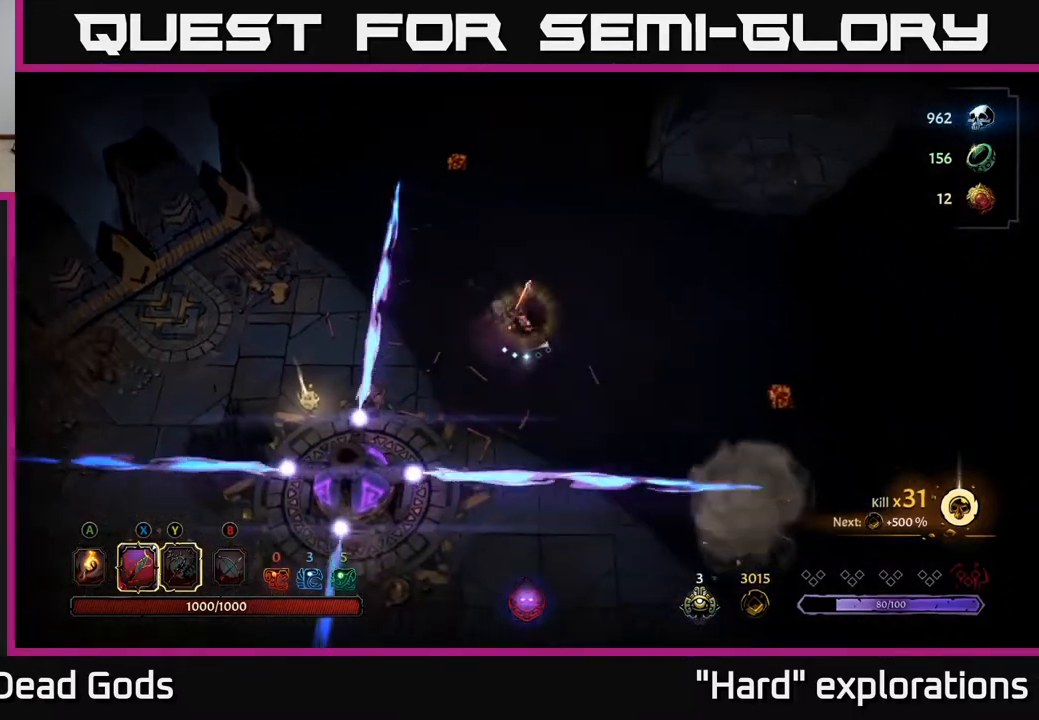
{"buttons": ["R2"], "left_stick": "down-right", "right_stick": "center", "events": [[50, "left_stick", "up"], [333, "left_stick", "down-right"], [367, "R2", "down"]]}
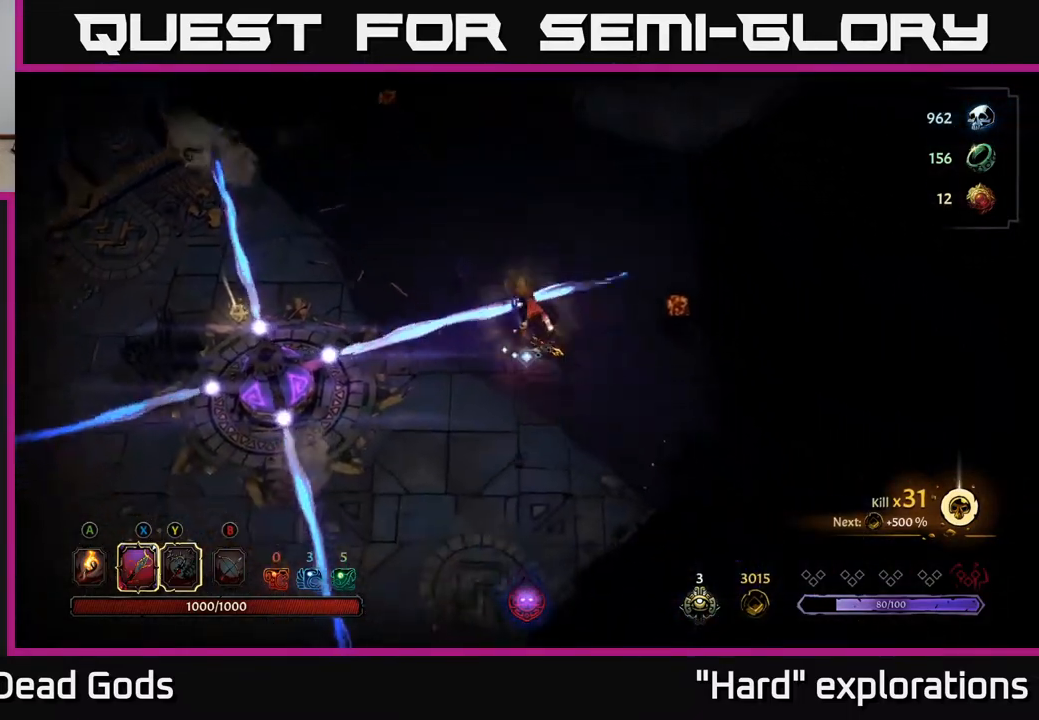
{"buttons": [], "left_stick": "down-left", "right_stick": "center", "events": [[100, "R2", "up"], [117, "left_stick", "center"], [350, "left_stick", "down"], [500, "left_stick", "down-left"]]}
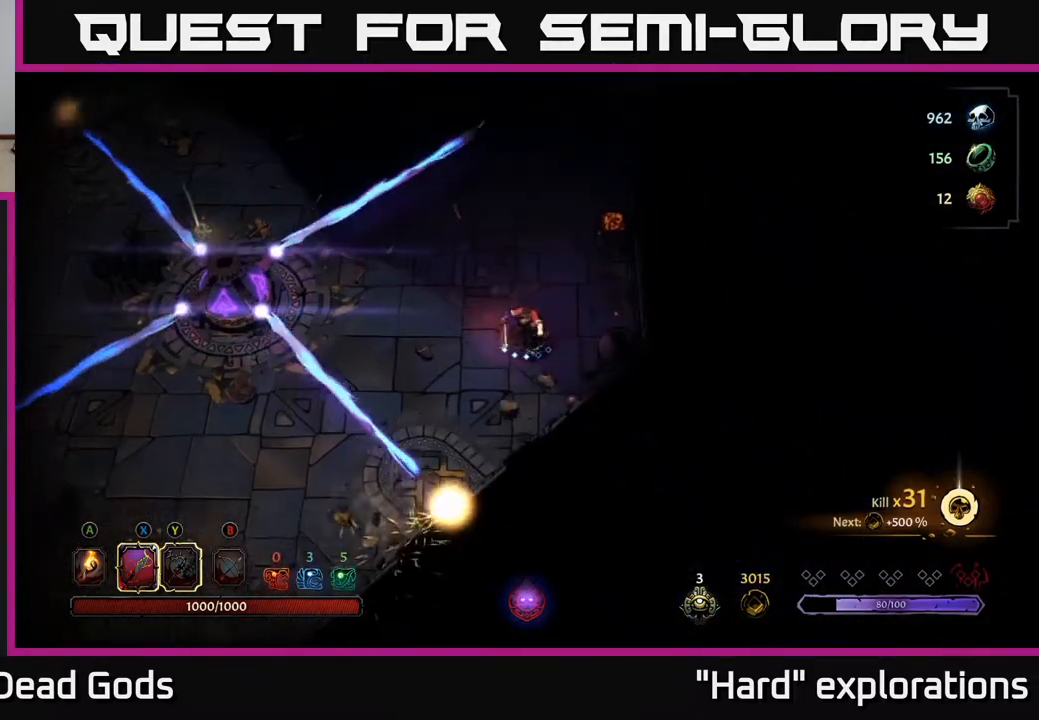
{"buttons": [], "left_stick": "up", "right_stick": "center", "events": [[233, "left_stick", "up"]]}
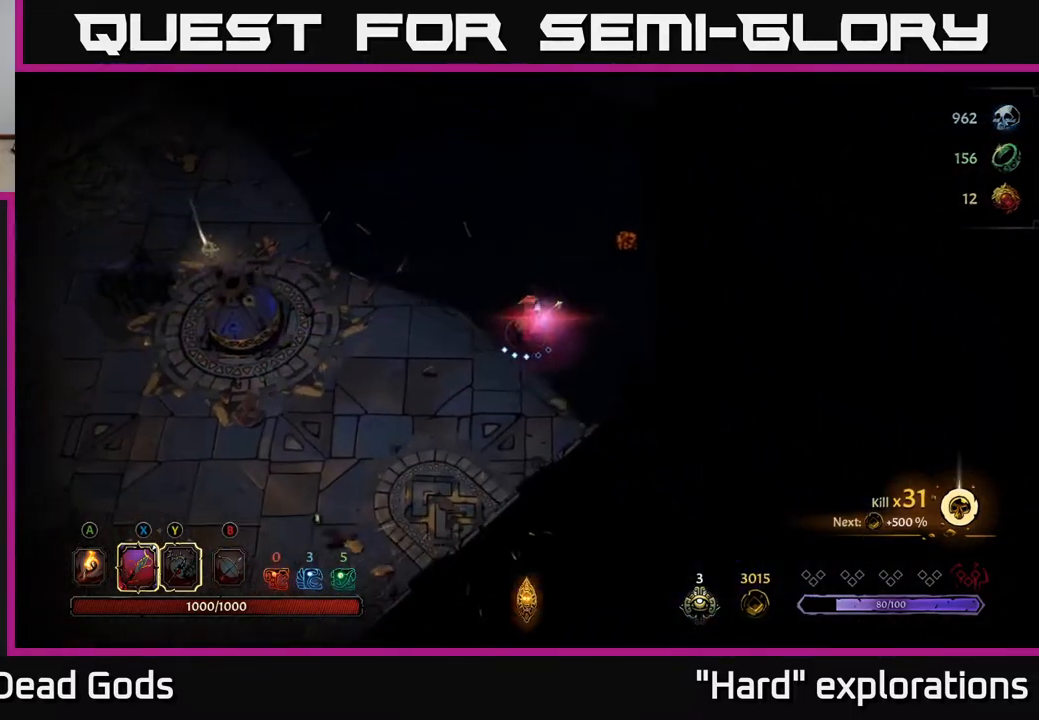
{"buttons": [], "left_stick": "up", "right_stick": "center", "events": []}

-- -- --

## REQUIRED WORK
Please go through the data above and copy each line containing the word "down".

## OUTPUT OF THE EXERCISE
{"buttons": ["R2"], "left_stick": "down-right", "right_stick": "center", "events": [[50, "left_stick", "up"], [333, "left_stick", "down-right"], [367, "R2", "down"]]}
{"buttons": [], "left_stick": "down-left", "right_stick": "center", "events": [[100, "R2", "up"], [117, "left_stick", "center"], [350, "left_stick", "down"], [500, "left_stick", "down-left"]]}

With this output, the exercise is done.